Tra i fattori di rischio sicuramente emerge l’importanza della condizione lavorativa, come conferma l’ultimo report Istat sulla salute mentale, risalente al 2015: inattivi e disoccupati tra i 35-64 anni riferiscono più spesso disturbi di depressione o ansia cronica grave (10,8% e 8,9%) rispetto ai coetanei occupati (3,5%). Ma anche “l’istruzione più bassa e le condizioni sociali svantaggiate”, aggiunge Biagiotti, contribuiscono a far crescere questo genere di disturbi. “Ci sono però anche degli atteggiamenti protettivi, come l’avere un’alimentazione corretta, con meno glucidi che portano a ricadute negative sull’umore, e l’incrementare l’attività fisica: per esempio la camminata riduce lo stress”. A volte però la prevenzione non basta. In quel caso i sintomi vanno presi per tempo: “Le famiglie stesse si vergognano ad avere un parente che ha un problema di questo genere. Finché ‘non dà fastidio’ lo nascondono. C’è questo falso mito da sgretolare. Spesso le persone vengono da noi tramite il medico di base, il centro migranti o altre figure che fanno da tramite: vorrei che più spesso venissero direttamente, sapessero che non c’è niente di male ma è solo un bene venire da noi”.

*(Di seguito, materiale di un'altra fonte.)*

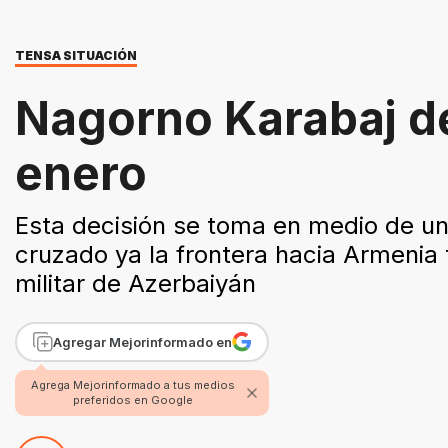
TENSA SITUACIÓN
Nagorno Karabaj dej
enero
Esta decisión se toma en medio de u
cruzado ya la frontera hacia Armenia t
militar de Azerbaiyán
Agregar Mejorinformado en
Agrega Mejorinformado a tus medios
preferidos en Google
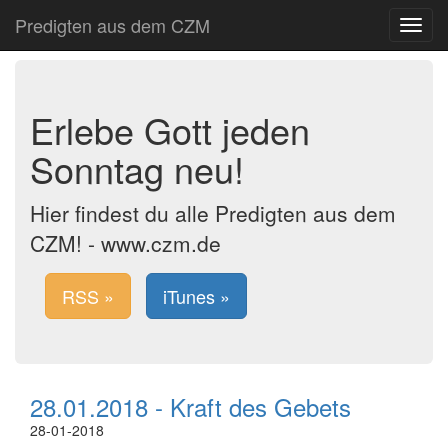
Predigten aus dem CZM
Toggle
navigat
Erlebe Gott jeden
Sonntag neu!
Hier findest du alle Predigten aus dem
CZM! - www.czm.de
RSS »
iTunes »
28.01.2018 - Kraft des Gebets
28-01-2018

Dagli hikikomori all’università

Perché quando, finalmente, ci si decide a farsi aiutare, spesso e volentieri le storie sono “a lieto fine”. Con la serenità ritrovata: “Abbiamo aiutato persone con problematiche di tutti i tipi, dagli autolesionisti agli hikikomori, quei ragazzi che si estraniano dal mondo e rinchiudono in camera. Ora vanno all’università e sono felici. Avere una vita sociale attiva è un’altra delle attività scaccia stress”. In questo caso i soli non splendono. Parlare e parlarne può far risorgere.